ARTICOLO THE CURRENCIES: LA BLOCKCHAIN

di Alessandro Di Capua

Che cos’è una blockchain?

Una blockchain è un database o libro mastro distribuito e condiviso tra i nodi di una rete di computer. In quanto database, una blockchain memorizza tutte le informazioni in formato digitale. Le blockchain sono note soprattutto per il loro ruolo cruciale nelle criptovalute, come Bitcoin, al fine di mantenere un registro sicuro e decentralizzato delle transazioni. La Blockchain garantisce la sicurezza di un database di dati senza la necessità di una terza parte.

Differenze con un semplice Database

Una differenza fondamentale tra un tipico database e una blockchain è il modo in cui sono memorizzati i dati. Una blockchain raccoglie le informazioni in gruppi, noti come blocchi, che non sono altro che un insieme di informazioni. I blocchi hanno una certa capacità di memorizzazione e, una volta riempiti, vengono chiusi e collegati al blocco precedentemente riempito, formando una catena di blocchi da qui il nome BLOCKCHAIN. Tutte le nuove informazioni che seguono il blocco appena aggiunto vengono inserite in un nuovo blocco, una volta riempito, viene aggiunto alla catena e così via.

Un database di solito struttura i suoi dati in tabelle, mentre una blockchain, come dice il nome stesso, struttura i suoi dati in blocchi che sono collegati tra loro. Questa struttura di dati rende dunque irreversibile la cronologia dei dati quando è implementata in modo decentralizzato. Quando un blocco viene riempito, viene fissato nella catena e diventa quindi un pezzo immutabile di questa linea temporale. A ogni blocco della catena viene infatti assegnato un timestamp, un codice che attesta il momento esatto in cui viene aggiunto alla catena.

Dunque come funziona la blockchain

  • Ogni transazione viene registrata come un “blocco” di dati. 

Queste transazioni mostrano il movimento di un bene che può essere tangibile (un prodotto) o intangibile (digitale).

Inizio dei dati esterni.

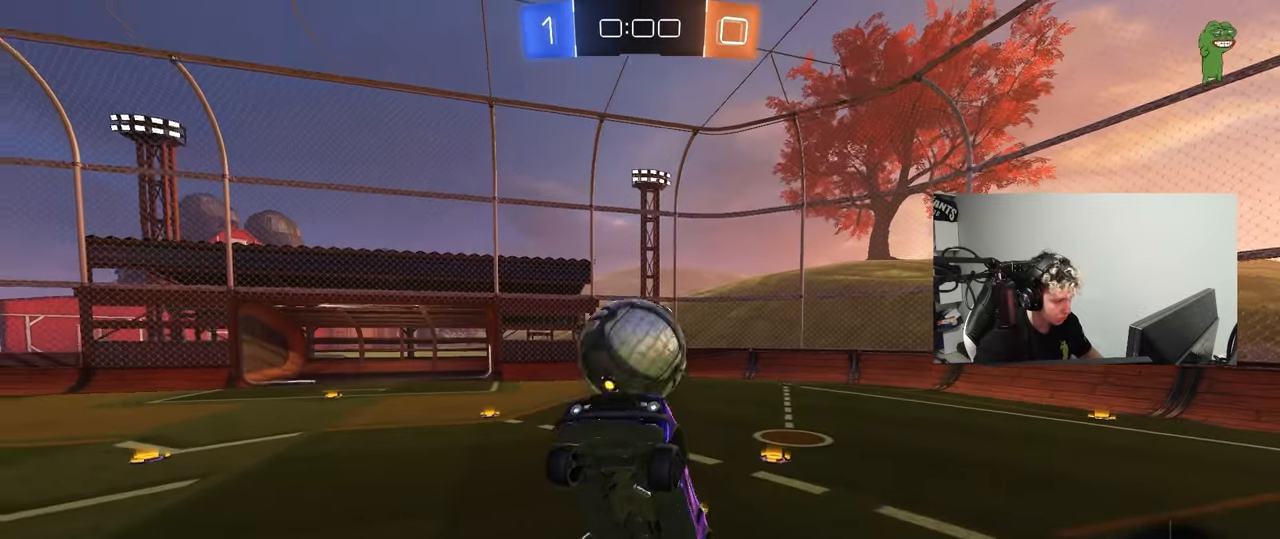
{"keys": ["a", "shift", "w"], "mouse": ["left"], "events": [[283, "d", "down"], [283, "w", "down"], [383, "a", "down"], [383, "d", "up"], [417, "shift", "down"]]}
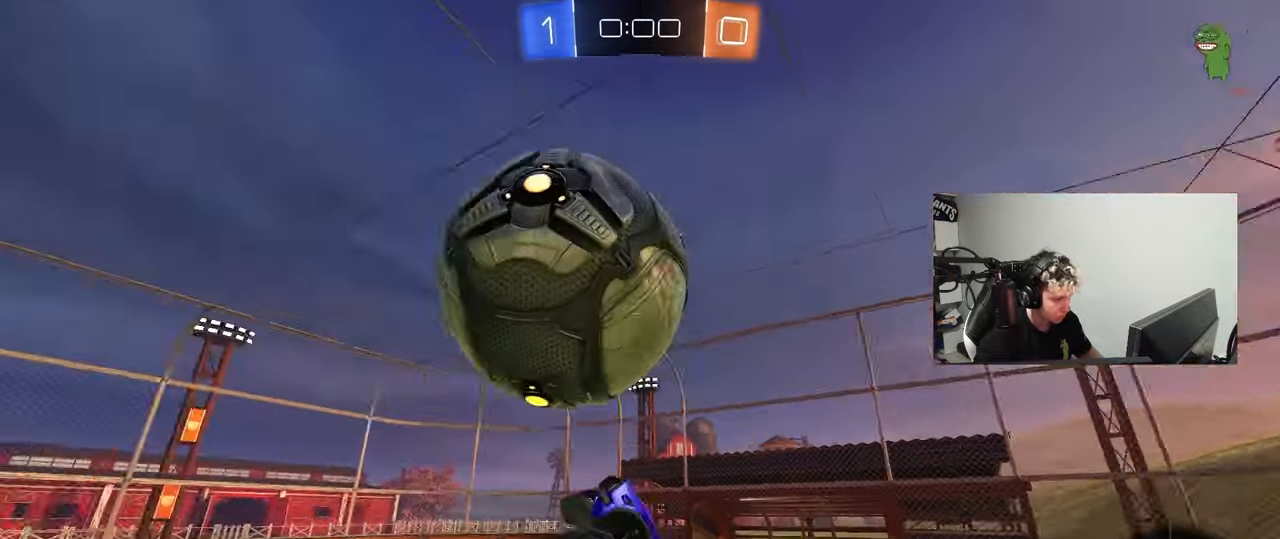
{"keys": ["d", "s"], "mouse": [], "events": [[150, "mouse_right", "down"], [250, "s", "down"], [250, "w", "up"], [300, "mouse_left", "up"], [350, "mouse_right", "up"], [400, "d", "down"], [433, "a", "up"], [433, "shift", "up"]]}
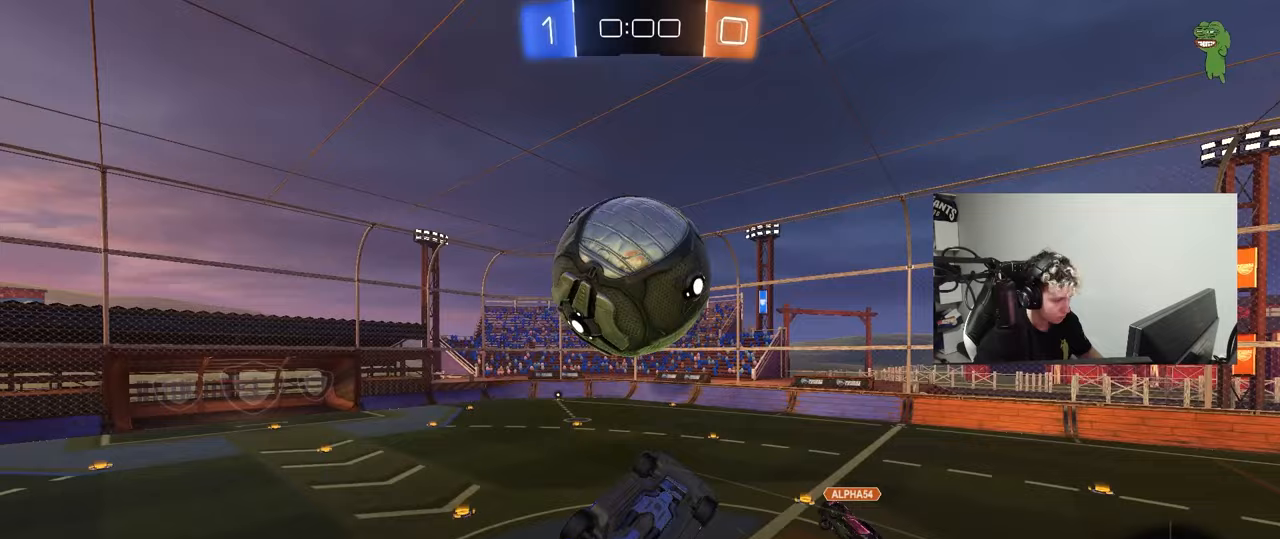
{"keys": ["d", "s"], "mouse": ["left"], "events": [[33, "mouse_left", "down"], [133, "s", "up"], [217, "a", "down"], [217, "shift", "down"], [267, "d", "up"], [267, "w", "down"], [367, "w", "up"], [417, "d", "down"], [417, "s", "down"], [500, "a", "up"], [500, "shift", "up"]]}
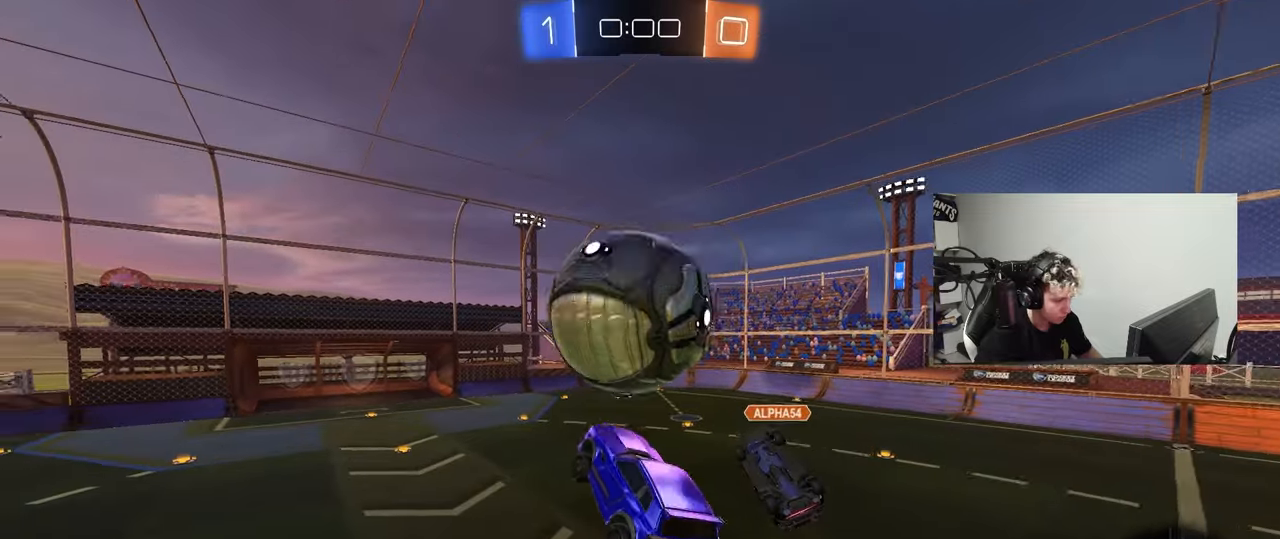
{"keys": ["d"], "mouse": ["left"], "events": [[100, "s", "up"], [183, "a", "down"], [183, "d", "up"], [183, "w", "down"], [233, "d", "down"], [233, "shift", "down"], [283, "a", "up"], [467, "shift", "up"], [467, "w", "up"]]}
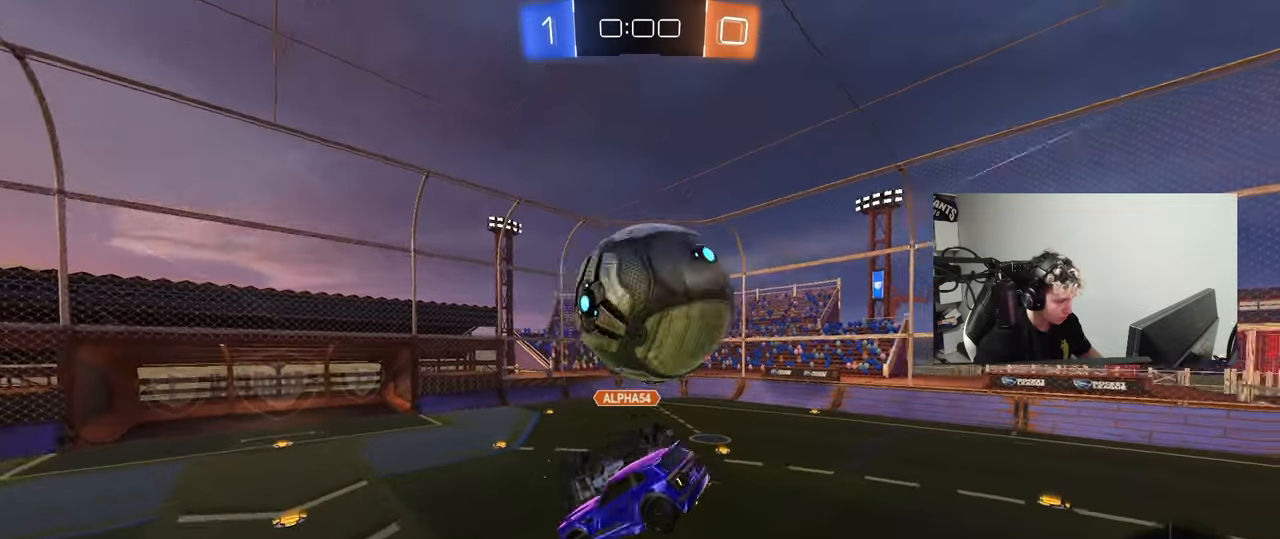
{"keys": ["a", "d", "s"], "mouse": [], "events": [[67, "s", "down"], [117, "mouse_left", "up"], [250, "shift", "down"], [300, "d", "up"], [350, "d", "down"], [350, "shift", "up"], [383, "a", "down"], [383, "mouse_left", "down"], [483, "mouse_left", "up"]]}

Il blocco di dati può registrare diverse informazioni: chi, cosa, quando, dove, quanto e persino le condizioni, come la temperatura di una spedizione di prodotti alimentari…

  • Ogni blocco è collegato a quelli precedenti e successivi.

Questi blocchi formano una catena di dati quando un bene si sposta da un luogo all’altro o cambia proprietà. I blocchi confermano l’ora esatta e la sequenza delle transazioni e si collegano tra loro in modo sicuro per impedire che un blocco venga alterato o che un blocco venga inserito tra due blocchi esistenti.

  • Come detto le transazioni sono bloccate insieme in una catena irreversibile:

Ogni blocco aggiuntivo rafforza la verifica del blocco precedente e quindi dell’intera blockchain. Ciò rende la blockchain inattaccabile, offrendo la forza chiave dell’immutabilità. In questo modo si elimina la possibilità di manomissione da parte di malintenzionati e si crea un registro delle transazioni di cui l’utente e gli altri membri della rete possono fidarsi.

Tipologie di BlockChain:

  1. Reti blockchain pubbliche: Una blockchain pubblica è quella a cui chiunque può aderire e partecipare, come ad esempio Bitcoin. Gli svantaggi possono essere la notevole potenza di calcolo richiesta, la scarsa o nulla privacy delle transazioni e la scarsa sicurezza. Si tratta di considerazioni importanti per i casi di utilizzo della blockchain in ambito aziendale.
  2. Reti blockchain private:Una rete blockchain privata, simile a una rete blockchain pubblica, è una rete peer-to-peer decentralizzata. Tuttavia, un’organizzazione governa la rete, controllando chi può partecipare. A seconda del caso d’uso, questo può aumentare significativamente la sicurezza tra i partecipanti. Una blockchain privata può essere gestita dietro un firewall aziendale e persino ospitata in sede.
  3. Blockchain consortili: Più organizzazioni possono condividere le responsabilità di gestire una blockchain. Queste organizzazioni preselezionate determinano chi può inviare transazioni o accedere ai dati. Una blockchain consortile è ideale per le aziende quando tutti i partecipanti devono essere autorizzati e hanno una responsabilità condivisa per la blockchain.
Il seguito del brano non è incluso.